One key issue under consultation is the idea of an ‘employer resources’ test.  TPR will need to look at whether an action (or a failure to act) led to a reduction in the resources available to a sponsoring employer to support their pension scheme.  They will also have to assess whether any reduction was ‘material’ relative to the size of any deficit in the pension scheme.  Options consulted on include whether to measure the change in employer resources in terms of the impact of the action on the *profits* of the company, or the strength of the employer covenant (its long-term viability) or in some other way.

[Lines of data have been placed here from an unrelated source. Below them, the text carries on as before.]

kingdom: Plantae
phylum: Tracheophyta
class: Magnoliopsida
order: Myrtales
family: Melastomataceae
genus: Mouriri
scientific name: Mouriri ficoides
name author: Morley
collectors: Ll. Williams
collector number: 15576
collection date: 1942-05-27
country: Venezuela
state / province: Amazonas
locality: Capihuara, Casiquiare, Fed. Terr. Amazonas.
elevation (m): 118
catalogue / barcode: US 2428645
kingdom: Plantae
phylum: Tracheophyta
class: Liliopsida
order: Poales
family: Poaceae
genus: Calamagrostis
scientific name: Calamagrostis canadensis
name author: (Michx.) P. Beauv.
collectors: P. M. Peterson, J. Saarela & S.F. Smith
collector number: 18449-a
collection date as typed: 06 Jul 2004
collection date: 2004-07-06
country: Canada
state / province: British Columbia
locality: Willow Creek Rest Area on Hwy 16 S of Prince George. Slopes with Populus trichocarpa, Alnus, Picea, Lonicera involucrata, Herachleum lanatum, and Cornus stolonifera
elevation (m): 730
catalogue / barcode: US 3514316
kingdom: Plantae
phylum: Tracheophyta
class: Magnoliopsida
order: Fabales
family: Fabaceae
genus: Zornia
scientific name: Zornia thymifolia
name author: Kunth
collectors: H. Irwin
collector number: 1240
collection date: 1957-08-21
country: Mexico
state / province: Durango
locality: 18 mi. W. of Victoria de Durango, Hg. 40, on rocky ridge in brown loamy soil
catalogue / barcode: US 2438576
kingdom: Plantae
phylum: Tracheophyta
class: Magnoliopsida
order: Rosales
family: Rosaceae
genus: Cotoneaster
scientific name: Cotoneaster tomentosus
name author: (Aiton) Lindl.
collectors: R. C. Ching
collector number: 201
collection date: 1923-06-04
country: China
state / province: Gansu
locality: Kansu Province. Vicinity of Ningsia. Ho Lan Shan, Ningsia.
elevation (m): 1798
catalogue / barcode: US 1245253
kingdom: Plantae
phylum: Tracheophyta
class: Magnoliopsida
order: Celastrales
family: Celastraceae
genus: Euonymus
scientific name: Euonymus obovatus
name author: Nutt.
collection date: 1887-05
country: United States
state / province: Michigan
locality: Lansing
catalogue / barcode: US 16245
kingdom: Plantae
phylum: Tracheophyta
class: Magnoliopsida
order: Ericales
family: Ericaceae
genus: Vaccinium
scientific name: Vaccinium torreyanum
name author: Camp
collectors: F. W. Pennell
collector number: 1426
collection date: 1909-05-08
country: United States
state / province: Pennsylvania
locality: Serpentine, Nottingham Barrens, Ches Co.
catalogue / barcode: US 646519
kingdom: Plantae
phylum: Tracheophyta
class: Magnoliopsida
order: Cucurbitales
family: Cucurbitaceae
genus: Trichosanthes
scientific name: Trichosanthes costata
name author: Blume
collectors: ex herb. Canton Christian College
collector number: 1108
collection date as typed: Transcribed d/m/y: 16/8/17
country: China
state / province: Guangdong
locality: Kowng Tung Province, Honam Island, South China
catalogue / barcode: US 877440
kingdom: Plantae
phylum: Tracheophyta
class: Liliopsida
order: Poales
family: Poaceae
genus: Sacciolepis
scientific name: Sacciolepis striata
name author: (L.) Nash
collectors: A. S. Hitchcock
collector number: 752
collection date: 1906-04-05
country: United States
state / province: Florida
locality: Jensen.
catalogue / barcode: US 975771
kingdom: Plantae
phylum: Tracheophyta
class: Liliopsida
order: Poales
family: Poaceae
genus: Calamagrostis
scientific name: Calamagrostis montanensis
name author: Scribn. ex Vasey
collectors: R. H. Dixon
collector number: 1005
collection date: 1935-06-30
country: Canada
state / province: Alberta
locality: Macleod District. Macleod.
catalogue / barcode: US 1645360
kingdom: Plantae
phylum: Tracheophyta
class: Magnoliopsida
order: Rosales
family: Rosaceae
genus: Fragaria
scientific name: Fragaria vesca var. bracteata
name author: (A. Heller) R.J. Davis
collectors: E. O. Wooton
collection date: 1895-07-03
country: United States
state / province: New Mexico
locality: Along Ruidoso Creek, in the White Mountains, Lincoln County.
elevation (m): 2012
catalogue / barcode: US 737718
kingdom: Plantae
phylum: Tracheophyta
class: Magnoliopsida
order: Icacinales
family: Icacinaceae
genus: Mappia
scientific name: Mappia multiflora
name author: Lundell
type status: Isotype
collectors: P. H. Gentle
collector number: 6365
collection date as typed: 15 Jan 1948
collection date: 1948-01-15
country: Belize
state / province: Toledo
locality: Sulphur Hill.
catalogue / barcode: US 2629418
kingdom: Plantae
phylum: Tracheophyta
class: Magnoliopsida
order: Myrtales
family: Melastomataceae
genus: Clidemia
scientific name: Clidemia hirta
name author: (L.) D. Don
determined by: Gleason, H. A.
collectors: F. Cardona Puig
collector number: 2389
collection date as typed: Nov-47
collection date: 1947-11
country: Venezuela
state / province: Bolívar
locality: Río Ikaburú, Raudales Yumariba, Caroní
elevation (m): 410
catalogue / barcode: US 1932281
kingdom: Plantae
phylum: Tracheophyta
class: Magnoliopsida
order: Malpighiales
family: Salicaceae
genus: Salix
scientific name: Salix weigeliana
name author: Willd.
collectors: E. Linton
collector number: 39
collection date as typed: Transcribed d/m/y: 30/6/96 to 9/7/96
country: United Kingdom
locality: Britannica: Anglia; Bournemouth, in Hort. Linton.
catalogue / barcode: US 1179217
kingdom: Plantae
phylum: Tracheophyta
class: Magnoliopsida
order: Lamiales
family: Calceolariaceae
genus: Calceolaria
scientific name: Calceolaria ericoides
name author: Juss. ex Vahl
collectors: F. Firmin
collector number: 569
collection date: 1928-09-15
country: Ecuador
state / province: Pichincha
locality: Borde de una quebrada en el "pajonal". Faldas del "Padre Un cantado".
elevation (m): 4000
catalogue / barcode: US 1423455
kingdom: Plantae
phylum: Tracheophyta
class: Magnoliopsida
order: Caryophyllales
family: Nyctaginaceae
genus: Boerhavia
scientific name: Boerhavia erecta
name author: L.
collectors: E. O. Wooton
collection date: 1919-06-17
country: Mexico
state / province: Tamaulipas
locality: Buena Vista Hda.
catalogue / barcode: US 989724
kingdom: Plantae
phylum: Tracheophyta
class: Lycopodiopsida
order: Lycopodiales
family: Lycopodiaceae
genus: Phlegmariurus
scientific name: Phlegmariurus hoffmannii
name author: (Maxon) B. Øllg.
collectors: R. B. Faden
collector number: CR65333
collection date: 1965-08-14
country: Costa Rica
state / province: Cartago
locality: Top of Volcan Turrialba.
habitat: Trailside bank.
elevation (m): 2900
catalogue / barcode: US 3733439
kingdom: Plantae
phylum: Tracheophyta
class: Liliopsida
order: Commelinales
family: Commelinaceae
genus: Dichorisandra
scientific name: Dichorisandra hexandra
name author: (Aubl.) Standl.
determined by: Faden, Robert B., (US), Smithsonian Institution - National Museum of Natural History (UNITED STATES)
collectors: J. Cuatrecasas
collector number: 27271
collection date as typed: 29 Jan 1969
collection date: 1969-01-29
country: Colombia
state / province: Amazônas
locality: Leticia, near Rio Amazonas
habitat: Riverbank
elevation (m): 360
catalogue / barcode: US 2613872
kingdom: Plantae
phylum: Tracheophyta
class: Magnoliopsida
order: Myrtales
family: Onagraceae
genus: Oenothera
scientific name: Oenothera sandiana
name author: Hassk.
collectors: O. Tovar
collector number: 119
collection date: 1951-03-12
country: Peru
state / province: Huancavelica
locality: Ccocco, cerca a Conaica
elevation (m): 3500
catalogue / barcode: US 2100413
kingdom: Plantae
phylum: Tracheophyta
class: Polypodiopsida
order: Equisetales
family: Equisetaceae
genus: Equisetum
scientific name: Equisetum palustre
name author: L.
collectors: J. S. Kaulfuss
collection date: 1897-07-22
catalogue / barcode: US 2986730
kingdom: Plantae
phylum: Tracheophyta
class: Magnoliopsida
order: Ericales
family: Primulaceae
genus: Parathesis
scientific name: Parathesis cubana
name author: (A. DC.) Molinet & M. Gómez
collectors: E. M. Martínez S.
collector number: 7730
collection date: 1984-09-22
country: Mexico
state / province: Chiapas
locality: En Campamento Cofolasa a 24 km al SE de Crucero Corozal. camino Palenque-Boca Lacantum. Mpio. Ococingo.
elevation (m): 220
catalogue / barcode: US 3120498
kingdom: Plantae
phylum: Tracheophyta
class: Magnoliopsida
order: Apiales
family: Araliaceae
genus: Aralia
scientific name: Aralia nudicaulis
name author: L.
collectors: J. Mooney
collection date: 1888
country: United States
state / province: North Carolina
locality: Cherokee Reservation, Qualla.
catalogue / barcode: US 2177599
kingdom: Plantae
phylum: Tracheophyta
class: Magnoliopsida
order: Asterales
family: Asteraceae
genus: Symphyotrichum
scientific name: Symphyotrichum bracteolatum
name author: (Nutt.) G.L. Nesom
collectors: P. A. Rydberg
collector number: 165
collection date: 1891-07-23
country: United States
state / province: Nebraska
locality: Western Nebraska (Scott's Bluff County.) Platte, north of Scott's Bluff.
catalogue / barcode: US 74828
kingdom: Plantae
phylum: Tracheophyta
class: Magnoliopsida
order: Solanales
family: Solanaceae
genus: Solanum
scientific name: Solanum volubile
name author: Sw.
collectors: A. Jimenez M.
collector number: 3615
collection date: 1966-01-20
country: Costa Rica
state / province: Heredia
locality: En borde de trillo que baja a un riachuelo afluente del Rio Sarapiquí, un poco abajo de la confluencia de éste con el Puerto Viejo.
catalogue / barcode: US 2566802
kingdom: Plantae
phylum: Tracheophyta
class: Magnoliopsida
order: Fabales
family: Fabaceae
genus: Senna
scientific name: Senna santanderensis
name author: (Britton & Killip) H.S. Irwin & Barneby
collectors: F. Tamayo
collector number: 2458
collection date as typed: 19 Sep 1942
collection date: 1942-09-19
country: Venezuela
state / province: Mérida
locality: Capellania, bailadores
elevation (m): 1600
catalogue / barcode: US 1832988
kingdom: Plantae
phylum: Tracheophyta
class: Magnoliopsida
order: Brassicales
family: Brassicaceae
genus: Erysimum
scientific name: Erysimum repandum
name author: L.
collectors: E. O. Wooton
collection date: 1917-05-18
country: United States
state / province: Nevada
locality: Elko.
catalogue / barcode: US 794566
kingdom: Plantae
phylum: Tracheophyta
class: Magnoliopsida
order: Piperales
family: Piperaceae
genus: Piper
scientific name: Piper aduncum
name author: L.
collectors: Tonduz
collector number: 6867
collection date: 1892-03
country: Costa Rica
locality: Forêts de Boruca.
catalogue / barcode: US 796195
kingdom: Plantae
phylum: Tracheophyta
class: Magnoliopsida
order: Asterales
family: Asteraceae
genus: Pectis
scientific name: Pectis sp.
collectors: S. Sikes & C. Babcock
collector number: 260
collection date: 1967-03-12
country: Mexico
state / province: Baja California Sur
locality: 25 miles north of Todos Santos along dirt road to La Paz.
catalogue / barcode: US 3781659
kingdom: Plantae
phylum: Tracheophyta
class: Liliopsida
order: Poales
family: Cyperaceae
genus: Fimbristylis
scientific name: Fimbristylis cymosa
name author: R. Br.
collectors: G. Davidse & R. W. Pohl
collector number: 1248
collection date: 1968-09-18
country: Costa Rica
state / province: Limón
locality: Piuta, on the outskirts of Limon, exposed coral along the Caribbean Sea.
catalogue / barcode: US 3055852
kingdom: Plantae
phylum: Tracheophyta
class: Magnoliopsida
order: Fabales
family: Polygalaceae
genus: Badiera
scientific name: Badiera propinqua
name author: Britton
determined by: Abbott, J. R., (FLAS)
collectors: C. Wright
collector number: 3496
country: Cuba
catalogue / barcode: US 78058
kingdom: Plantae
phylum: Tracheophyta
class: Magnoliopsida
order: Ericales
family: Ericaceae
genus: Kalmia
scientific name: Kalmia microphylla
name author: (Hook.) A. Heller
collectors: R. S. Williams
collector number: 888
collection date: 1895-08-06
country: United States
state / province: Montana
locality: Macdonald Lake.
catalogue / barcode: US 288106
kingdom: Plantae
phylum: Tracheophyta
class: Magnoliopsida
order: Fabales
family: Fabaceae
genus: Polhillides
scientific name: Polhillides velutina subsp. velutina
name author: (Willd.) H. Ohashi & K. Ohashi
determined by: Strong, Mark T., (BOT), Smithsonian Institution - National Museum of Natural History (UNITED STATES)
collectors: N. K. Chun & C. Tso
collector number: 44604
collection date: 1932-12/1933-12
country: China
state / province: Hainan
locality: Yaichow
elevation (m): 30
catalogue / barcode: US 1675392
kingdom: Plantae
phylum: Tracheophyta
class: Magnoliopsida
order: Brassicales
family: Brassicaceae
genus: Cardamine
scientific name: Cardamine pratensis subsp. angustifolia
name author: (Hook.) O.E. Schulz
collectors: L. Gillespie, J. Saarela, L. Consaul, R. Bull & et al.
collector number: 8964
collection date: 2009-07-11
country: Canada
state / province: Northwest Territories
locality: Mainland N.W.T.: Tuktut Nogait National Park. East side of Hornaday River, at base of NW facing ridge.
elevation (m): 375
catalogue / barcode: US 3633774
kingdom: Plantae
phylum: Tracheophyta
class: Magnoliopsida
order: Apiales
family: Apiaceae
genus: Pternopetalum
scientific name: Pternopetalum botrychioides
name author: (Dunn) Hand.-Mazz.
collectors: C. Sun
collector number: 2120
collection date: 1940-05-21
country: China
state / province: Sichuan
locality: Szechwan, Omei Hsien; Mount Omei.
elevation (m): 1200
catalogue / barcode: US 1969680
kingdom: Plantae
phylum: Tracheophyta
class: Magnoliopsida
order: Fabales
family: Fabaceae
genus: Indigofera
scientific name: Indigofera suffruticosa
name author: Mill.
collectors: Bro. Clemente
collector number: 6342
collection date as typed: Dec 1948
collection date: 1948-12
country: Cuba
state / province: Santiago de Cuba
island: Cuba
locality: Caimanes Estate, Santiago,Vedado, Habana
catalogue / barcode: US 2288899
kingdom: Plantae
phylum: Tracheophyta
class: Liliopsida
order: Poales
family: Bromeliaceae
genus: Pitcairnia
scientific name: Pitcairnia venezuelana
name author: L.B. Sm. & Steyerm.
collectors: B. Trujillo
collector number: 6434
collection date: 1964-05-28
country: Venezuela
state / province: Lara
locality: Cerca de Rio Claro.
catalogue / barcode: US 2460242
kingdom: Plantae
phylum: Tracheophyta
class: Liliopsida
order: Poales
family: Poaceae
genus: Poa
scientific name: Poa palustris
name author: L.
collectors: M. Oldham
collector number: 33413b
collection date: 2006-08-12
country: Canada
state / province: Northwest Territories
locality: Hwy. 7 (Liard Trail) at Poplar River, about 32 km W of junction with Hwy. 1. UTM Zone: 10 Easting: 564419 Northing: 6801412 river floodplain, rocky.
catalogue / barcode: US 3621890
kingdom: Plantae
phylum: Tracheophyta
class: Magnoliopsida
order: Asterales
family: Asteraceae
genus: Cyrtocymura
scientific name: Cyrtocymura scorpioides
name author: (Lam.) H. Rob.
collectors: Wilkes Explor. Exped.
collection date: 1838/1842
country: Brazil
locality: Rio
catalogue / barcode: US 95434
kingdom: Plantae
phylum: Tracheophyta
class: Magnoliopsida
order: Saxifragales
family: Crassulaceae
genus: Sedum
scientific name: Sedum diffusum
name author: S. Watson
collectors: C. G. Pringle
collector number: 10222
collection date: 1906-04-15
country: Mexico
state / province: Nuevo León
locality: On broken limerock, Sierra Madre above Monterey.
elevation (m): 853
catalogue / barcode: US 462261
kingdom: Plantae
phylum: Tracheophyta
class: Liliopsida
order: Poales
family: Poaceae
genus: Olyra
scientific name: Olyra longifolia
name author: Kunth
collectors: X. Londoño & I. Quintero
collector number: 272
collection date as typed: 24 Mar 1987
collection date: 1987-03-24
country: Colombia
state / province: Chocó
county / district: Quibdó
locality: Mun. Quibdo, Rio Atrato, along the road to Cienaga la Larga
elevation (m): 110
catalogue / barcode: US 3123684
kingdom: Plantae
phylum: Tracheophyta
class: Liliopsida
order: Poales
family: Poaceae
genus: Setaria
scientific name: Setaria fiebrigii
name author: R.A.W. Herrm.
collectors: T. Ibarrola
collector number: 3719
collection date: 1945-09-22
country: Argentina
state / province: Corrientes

Francesca Bailey, Senior Consultant at LCP has analysed the consultation document and points out that:

  • TPR will be able to determine the impact of the act on company profits with the benefit of hindsight by referencing the subsequent published annual accounts. The issue for corporates is that at the time of the act they will not be able to assess with certainty its impact - this means that a company will not be able to predict TPR’s response with confidence at the time of the event.
  • While it's interesting to see the other options considered for ‘resources’, ultimately seeing the regulations without the further detail on the other new Contribution Notice (the employer insolvency test), and any accompanying TPR guidance, provides limited clarity for corporates in terms of what this may mean in practice for how they assess the impact of corporate activity on their scheme – and how they can manage the risk of being at the receiving end of a Contribution Notice.
  • This uncertainty could lead to many more companies going to TPR for ‘clearance’ for corporate activities before going ahead, and TPR will need capacity to process such applications in a reasonable length of time.
  • If the new “employer resources test” is measured relative to company profits, it is not clear how the new rules will apply to charities and other not-for-profit organisations


In summary, Francesca Bailey said:

“It is good to see some further detail about how the Pensions Regulator might judge whether an action (or failure to act) by a company has had a material impact on the resources of the employer.  The idea of using a simple profits test sounds straightforward at first sight but would raise many practical challenges and leaves unanswered how the rules would apply to charities and not-for-profit organisations.  This could in turn lead to more requests for ‘clearance’ to TPR who will need the resources to deal with this”.